→ INSTRUCTIONS FOR THE TASK
However many lines the data holds, transcribe them all exactly.

[Stored items from a collection]
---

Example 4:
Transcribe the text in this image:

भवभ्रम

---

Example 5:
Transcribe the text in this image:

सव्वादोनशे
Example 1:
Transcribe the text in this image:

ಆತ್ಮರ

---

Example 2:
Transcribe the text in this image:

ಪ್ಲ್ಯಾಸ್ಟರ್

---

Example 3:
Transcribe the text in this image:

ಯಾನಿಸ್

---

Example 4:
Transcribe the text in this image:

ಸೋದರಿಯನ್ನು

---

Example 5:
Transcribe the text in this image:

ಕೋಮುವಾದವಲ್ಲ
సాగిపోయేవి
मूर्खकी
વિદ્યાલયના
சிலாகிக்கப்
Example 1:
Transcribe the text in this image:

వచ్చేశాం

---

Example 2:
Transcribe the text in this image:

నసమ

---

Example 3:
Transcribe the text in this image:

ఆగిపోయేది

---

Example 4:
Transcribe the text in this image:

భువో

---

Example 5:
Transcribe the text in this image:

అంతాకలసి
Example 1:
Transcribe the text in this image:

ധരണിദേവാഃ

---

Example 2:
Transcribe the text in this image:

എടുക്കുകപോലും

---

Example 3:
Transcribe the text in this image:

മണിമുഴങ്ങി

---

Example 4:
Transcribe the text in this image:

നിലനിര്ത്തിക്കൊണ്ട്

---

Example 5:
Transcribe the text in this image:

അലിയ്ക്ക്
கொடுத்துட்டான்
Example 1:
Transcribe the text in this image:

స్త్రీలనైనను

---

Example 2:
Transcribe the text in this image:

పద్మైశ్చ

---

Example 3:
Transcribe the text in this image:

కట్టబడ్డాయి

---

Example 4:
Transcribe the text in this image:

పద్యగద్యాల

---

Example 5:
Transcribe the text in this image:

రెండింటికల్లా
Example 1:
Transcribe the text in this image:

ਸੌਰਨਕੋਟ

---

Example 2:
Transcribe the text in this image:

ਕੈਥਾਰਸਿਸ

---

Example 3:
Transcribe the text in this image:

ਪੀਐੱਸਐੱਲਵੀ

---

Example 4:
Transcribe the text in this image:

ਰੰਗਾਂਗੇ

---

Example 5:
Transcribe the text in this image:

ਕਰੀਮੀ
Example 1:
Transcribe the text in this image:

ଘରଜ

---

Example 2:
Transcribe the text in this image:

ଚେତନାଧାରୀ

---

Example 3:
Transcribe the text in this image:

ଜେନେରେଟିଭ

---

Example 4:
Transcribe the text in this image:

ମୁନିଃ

→ YOUR SOLUTION
---

Example 4:
Transcribe the text in this image:

भवभ्रम

---

Example 5:
Transcribe the text in this image:

सव्वादोनशे
Example 1:
Transcribe the text in this image:

ಆತ್ಮರ

---

Example 2:
Transcribe the text in this image:

ಪ್ಲ್ಯಾಸ್ಟರ್

---

Example 3:
Transcribe the text in this image:

ಯಾನಿಸ್

---

Example 4:
Transcribe the text in this image:

ಸೋದರಿಯನ್ನು

---

Example 5:
Transcribe the text in this image:

ಕೋಮುವಾದವಲ್ಲ
సాగిపోయేవి
मूर्खकी
વિદ્યાલયના
சிலாகிக்கப்
Example 1:
Transcribe the text in this image:

వచ్చేశాం

---

Example 2:
Transcribe the text in this image:

నసమ

---

Example 3:
Transcribe the text in this image:

ఆగిపోయేది

---

Example 4:
Transcribe the text in this image:

భువో

---

Example 5:
Transcribe the text in this image:

అంతాకలసి
Example 1:
Transcribe the text in this image:

ധരണിദേവാഃ

---

Example 2:
Transcribe the text in this image:

എടുക്കുകപോലും

---

Example 3:
Transcribe the text in this image:

മണിമുഴങ്ങി

---

Example 4:
Transcribe the text in this image:

നിലനിര്ത്തിക്കൊണ്ട്

---

Example 5:
Transcribe the text in this image:

അലിയ്ക്ക്
கொடுத்துட்டான்
Example 1:
Transcribe the text in this image:

స్త్రీలనైనను

---

Example 2:
Transcribe the text in this image:

పద్మైశ్చ

---

Example 3:
Transcribe the text in this image:

కట్టబడ్డాయి

---

Example 4:
Transcribe the text in this image:

పద్యగద్యాల

---

Example 5:
Transcribe the text in this image:

రెండింటికల్లా
Example 1:
Transcribe the text in this image:

ਸੌਰਨਕੋਟ

---

Example 2:
Transcribe the text in this image:

ਕੈਥਾਰਸਿਸ

---

Example 3:
Transcribe the text in this image:

ਪੀਐੱਸਐੱਲਵੀ

---

Example 4:
Transcribe the text in this image:

ਰੰਗਾਂਗੇ

---

Example 5:
Transcribe the text in this image:

ਕਰੀਮੀ
Example 1:
Transcribe the text in this image:

ଘରଜ

---

Example 2:
Transcribe the text in this image:

ଚେତନାଧାରୀ

---

Example 3:
Transcribe the text in this image:

ଜେନେରେଟିଭ

---

Example 4:
Transcribe the text in this image:

ମୁନିଃ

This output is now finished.